Mom was getting ready to drive to Salina with the three girls.
Patricia: Are you sure you know the way. You usually go to sleep.
We were watching The Great Muppet Caper
Patricia: The Muppet Babies have all grown up.
Patricia: Lyndsey kicked me off the bed and I hurt my leg.
Mom: Did you break the floor?
Patricia: Just what I need, having 2 Daddys in this house.
Patricia: The parents are going to be there taking pictures.
You're gonna have dots in your eyes.
Patricia: Doesn't peanut butter clog your indigestion?
Her Dad was being a jerk.
Dad: My kids take after me.
Patricia: After you, there's nothing left to take.
pause
Dad: I rest my case.
Lyndsey: { discusing baseball game } 14 to what?
Patricia: Lyndsey stop. You're gonna hurt yourself trying to think so hard.
Dad: Do you know what a radio is?
Patricia: Yea, its that thing without a CD player.

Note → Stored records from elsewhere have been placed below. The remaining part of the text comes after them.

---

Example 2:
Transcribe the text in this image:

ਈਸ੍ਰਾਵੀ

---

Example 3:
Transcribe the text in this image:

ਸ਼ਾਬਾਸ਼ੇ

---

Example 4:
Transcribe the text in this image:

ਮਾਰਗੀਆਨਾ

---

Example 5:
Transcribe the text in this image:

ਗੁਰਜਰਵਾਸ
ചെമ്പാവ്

Patricia: Popularity lasts a lifetime, however short that may be.
Patricia: Lets go somewhere.
Dad: But you don't like me.
Patricia: But you are the nicest person around here with a drivers license.
Patricia: In the mind of an artist, the artist is always right.

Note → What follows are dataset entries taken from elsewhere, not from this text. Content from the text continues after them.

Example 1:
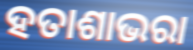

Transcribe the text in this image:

ହତାଶାଭରା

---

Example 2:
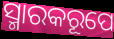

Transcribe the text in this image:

ସ୍ମାରକରୂପେ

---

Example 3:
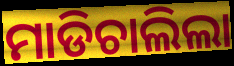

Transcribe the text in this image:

ମାଡିଚାଲିଲା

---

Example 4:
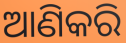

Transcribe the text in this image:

ଆଣିକରି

Patricia dropped a container of beads all over the floor.
Dad: Good shot Patricia. You WERE aiming for the floor, right?
Patricia: I DON'T need to hear that, NOW.
Patricia: If there was an award for being a jerk, you would win.
Dad: So I'm a jerk. Now, how do I make a buck off of that?
pause
Patricia: You could go to work for tech support.
Patricia: You could get into an argument with a fence post.
Dad: If the fence post is wrong.
Patricia: I can't be wrong twice in 1 hour.
Patricia: Is there a law against smoking?
Dad: No.
Patricia: WHY NOT?
Dad: Because there's no law against stupidity.
Patricia: WHY NOT?
Dad: If there were, all of the bureaucrats would be in jail.